Mais là, franchement, on touche le fond.

Fallait-il ou ne fallait-il pas expulser la petite kosovar, sa famille et son gros con de père ? Affectivement je dirais non, rationnellement je dirais je n’en sais rien et politiquement je dirais, je m’en branle !

Mais la question n’est même plus là.

Ce qui me révulse, c’est qu’un homme supposé être un décideur.

Un homme qui a les destinées d’un pays entre les mains.

Un homme qui possède les codes pouvant déclencher le feu nucléaire.

Un homme.

Un adulte.

Un mec.

Décide de ne rien décider et abandonne à une gamine de 14 ans la liberté déchirante de choisir entre sa famille et son destin individuel.

La question elle-même est ignoble et stupide, car elle suppose que le destin d’un enfant soit dissociable de son histoire familiale.

Si l’ami molette avait eu la moindre dose de cojones il aurait choisi : la fermeté ou l’humanité.

Comme d’habitude, il a choisi : rien !

J’ai entendu dire que ce monsieur ne lisait jamais de roman. Cela ne m’étonne pas. Pour lire un roman, il faut une certaine capacité d’empathie dont il est manifestement dénué.

Nous eûmes un président boutiquier qui a dirigé la France comme une entreprise un peu louche.
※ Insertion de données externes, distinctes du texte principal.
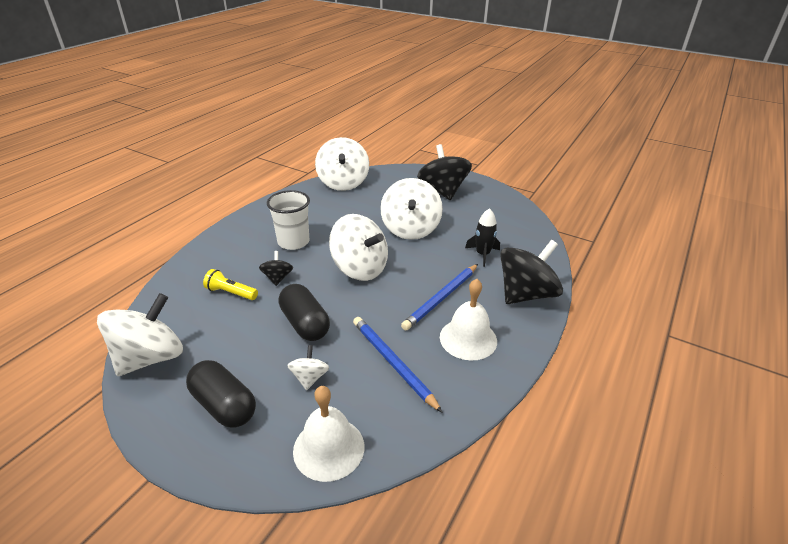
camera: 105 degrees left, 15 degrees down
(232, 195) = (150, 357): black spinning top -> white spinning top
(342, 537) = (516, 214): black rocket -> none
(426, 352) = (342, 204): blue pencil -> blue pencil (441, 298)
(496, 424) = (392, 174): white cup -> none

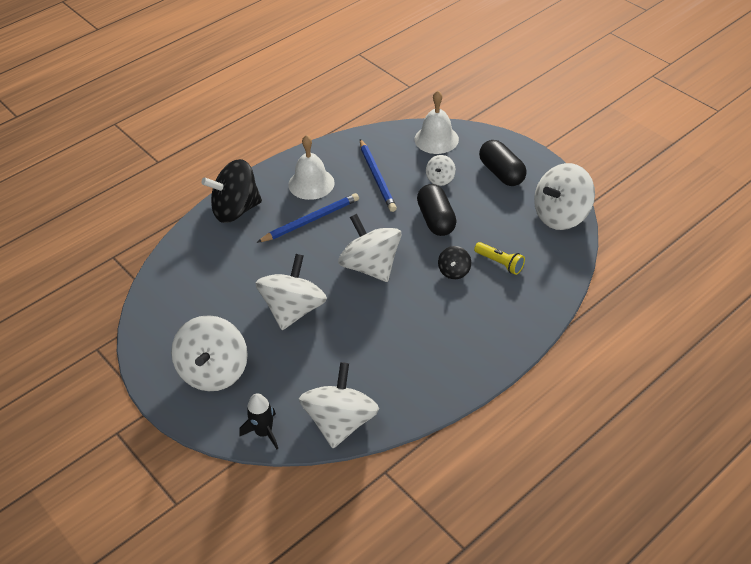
camera: 160 degrees left, 10 degrees up
(293, 242) = (431, 317): white cup -> none
(443, 191) = (214, 371): black spinning top -> white spinning top
(482, 254) = (240, 259): black rocket -> black rocket (264, 432)

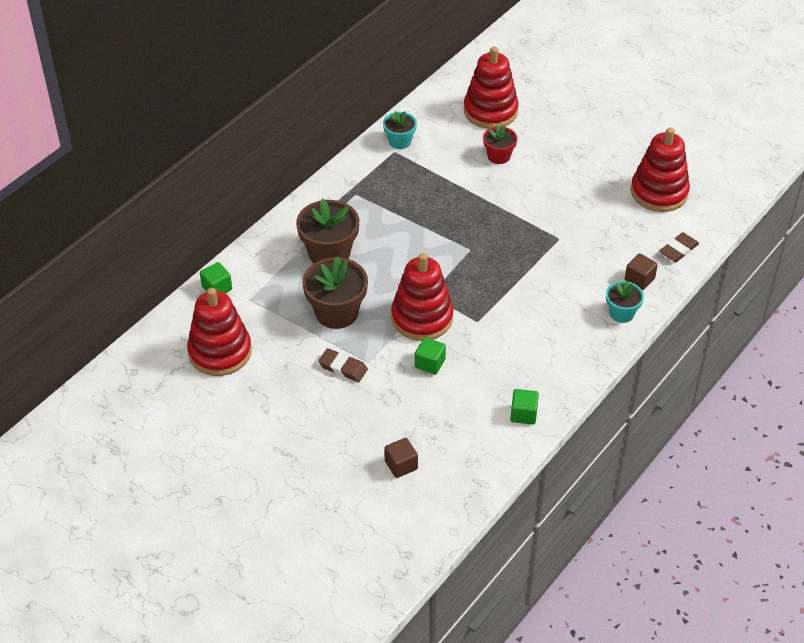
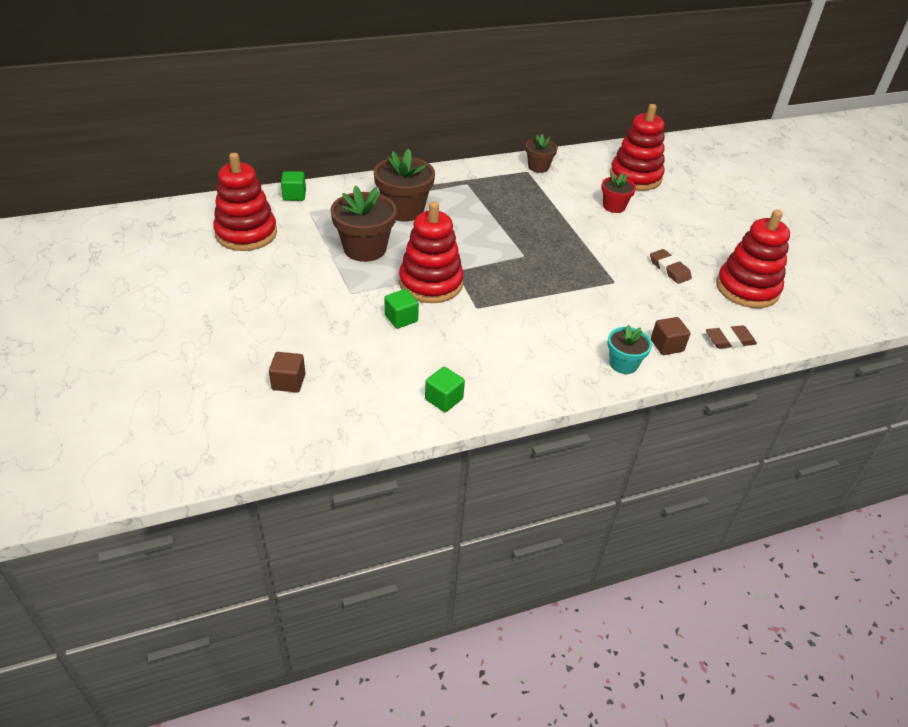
camera: 30 degrees right, 5 degrees down
(343, 368) = (325, 287): brown eraser -> brown eraser (669, 269)
(399, 141) = (538, 167): turquoise flower pot -> brown flower pot

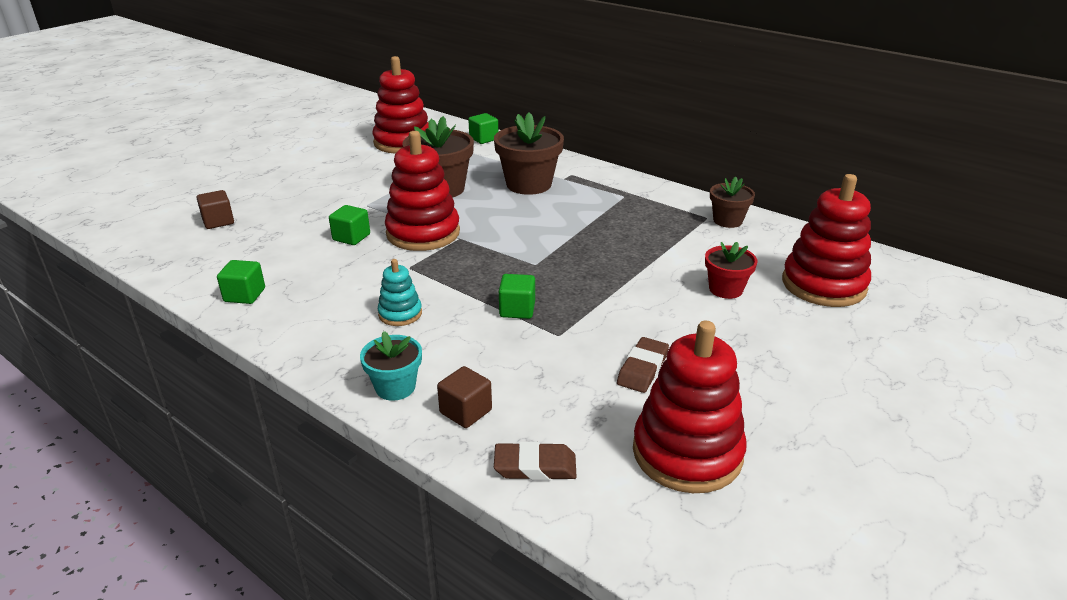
camera: 60 degrees right, 10 degrees down
(538, 333) = (400, 314): none -> turquoise stacking toy
(573, 285) = (517, 309): none -> green cube
(729, 340) = (535, 466): brown eraser -> brown eraser turned 45 degrees counterclockwise

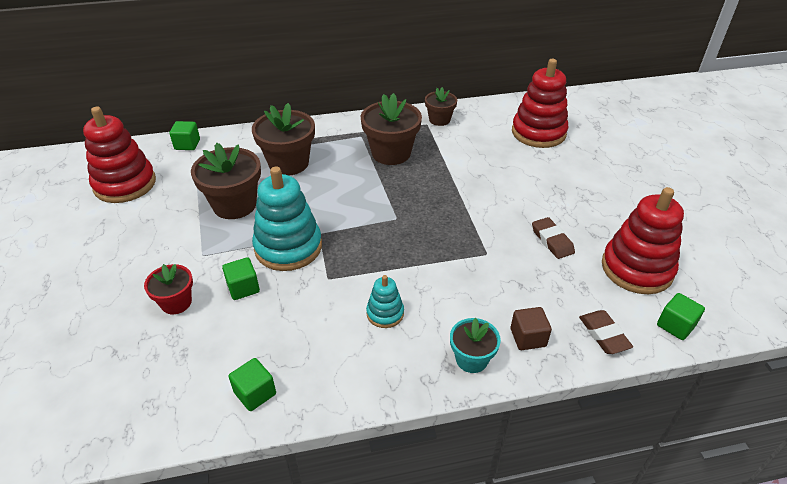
camera: 50 degrees left, 10 degrees up
(218, 221) = (97, 360): brown cube -> none
(423, 233) = (288, 247): red stacking toy -> turquoise stacking toy
(517, 309) = (440, 255): green cube -> green cube (675, 325)
(535, 466) = (604, 334): brown eraser -> brown eraser turned 60 degrees counterclockwise
(626, 220) = (391, 153): none -> brown flower pot
(725, 289) = (507, 165): red flower pot -> red flower pot (176, 303)

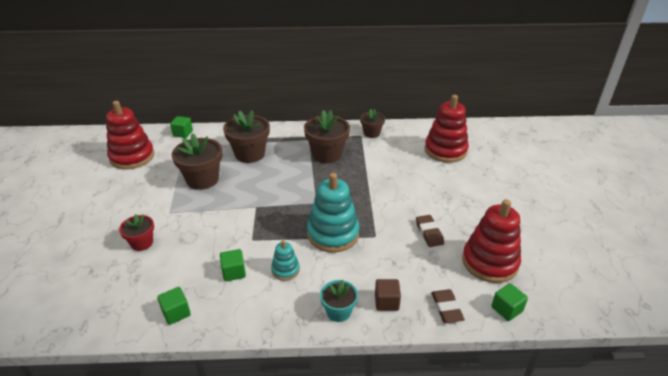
camera: 10 degrees right, 5 degrees down
(243, 288) = (190, 238): green cube -> green cube (234, 272)
(288, 247) = (231, 214): turquoise stacking toy -> turquoise stacking toy (333, 234)

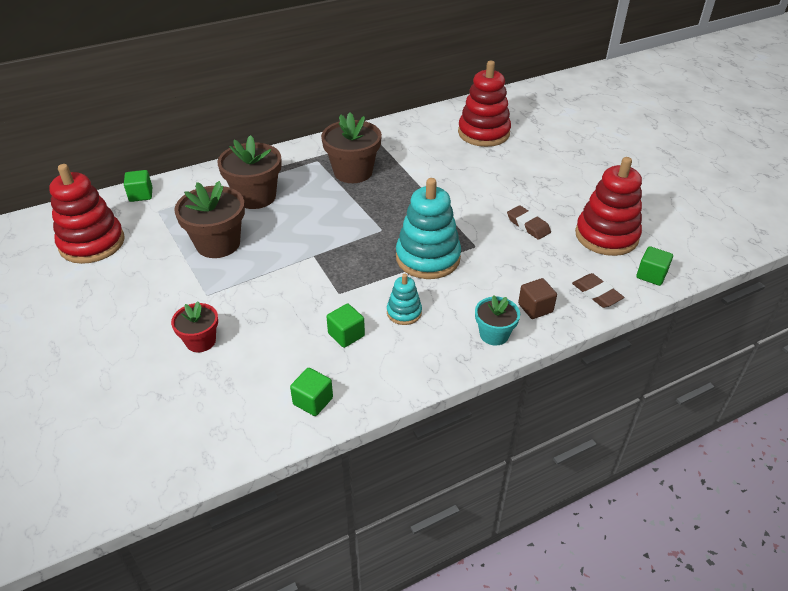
camera: 25 degrees left, 5 degrees up
(371, 133) = (387, 134): brown flower pot -> none

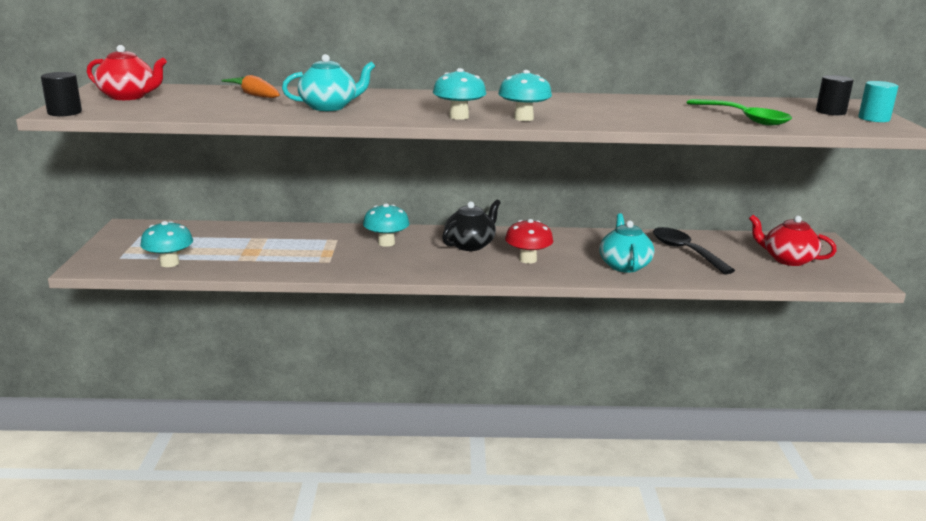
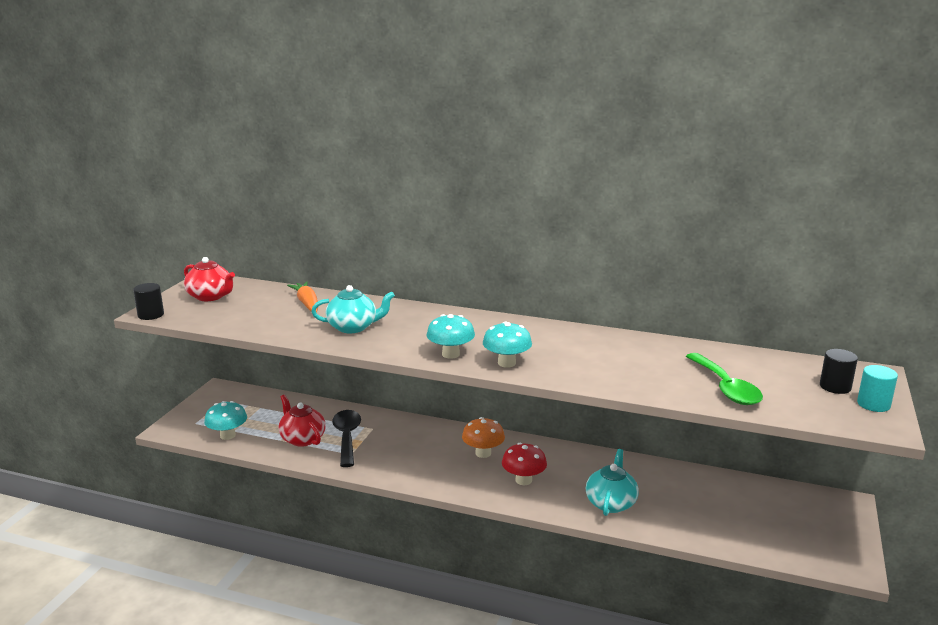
camera: 20 degrees right, 0 degrees up
(386, 243) = (411, 439): turquoise mushroom -> none
(470, 245) = (483, 453): black teapot -> orange mushroom
(685, 251) = (685, 495): black spoon -> black spoon (347, 437)
(787, 259) = (788, 524): red teapot -> red teapot (302, 439)

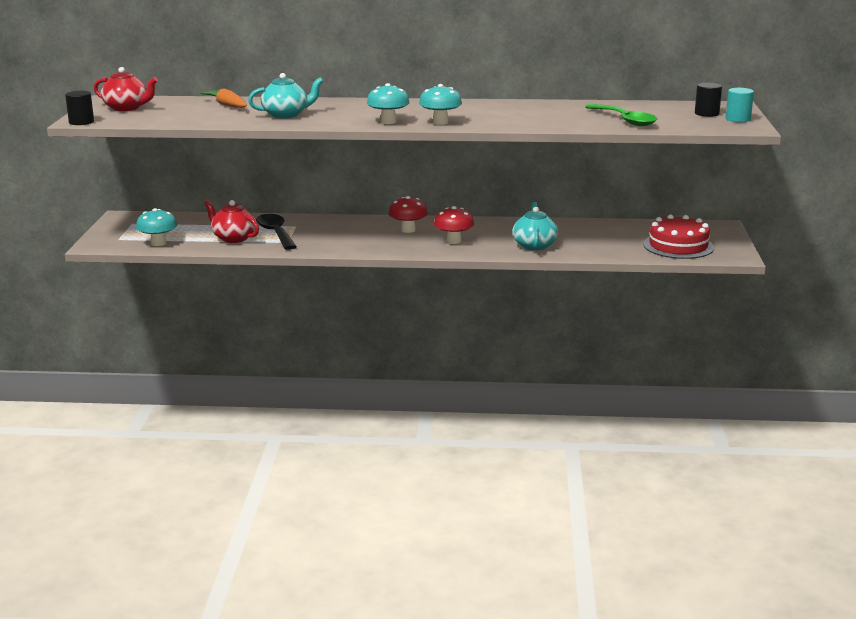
camera: 15 degrees left, 0 degrees up
(483, 453) = (408, 230): orange mushroom -> red mushroom
(783, 533) = (678, 246): none -> red cake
Nous voilà avec un président rond de cuir, mollasson et veule, qui dirige la France comme le guichet poussiéreux d’une sous-préfecture de province.

 

On pourrait en rire, on pourrait en pleurer, si tout cela ne nous faisait pas courir le risque de nous réveiller un matin avec une présidente blonde au physique de baudroie.

 

On peut demander l’asile politique au Kosovo ?

 

6 réflexions sur “L’ami molette

  1. jpd83 dit :

    J’ai cru retrouver ce que je pense sur la question !!!
    en mieux écrit !

  2. CharlotteMaraud dit :

    Hum… Merci d’avoir suivit mon blog qui débute à peine, même si j’ignore s’il vous apportera grand chose… En attendant j’ai eu l’évidente curiosité de visiter votre blog, et voici où je tombe… Bel article, finement cynique et fermement posé… Après, votre personnage est peut-etre un peu too much, mais ça plait ou ne plait pas. En attendant, je pense suivre un peu vos articles… Bon travail, JB !

    • jbferrero dit :

      Merci. Le blog me sert un peu d’exutoire. Et si Thomas Fiera y est un peu too much, il est plus sensible et plus subtil dans les romans. C’est d’ailleurs cela qui m’intéresse : jouer sur les contrastes et les contradictions d’une personnalité tourmentée.

  3. pierreguidez dit :

    J’aime beaucoup votre ton. Le cynisme est un art de penser qui permet de verser dans le too much sans jamais y être vraiment. Je tente de m’y frotter dans mon blog, et je suis heureux d’avoir trouvé ici un univers similaire.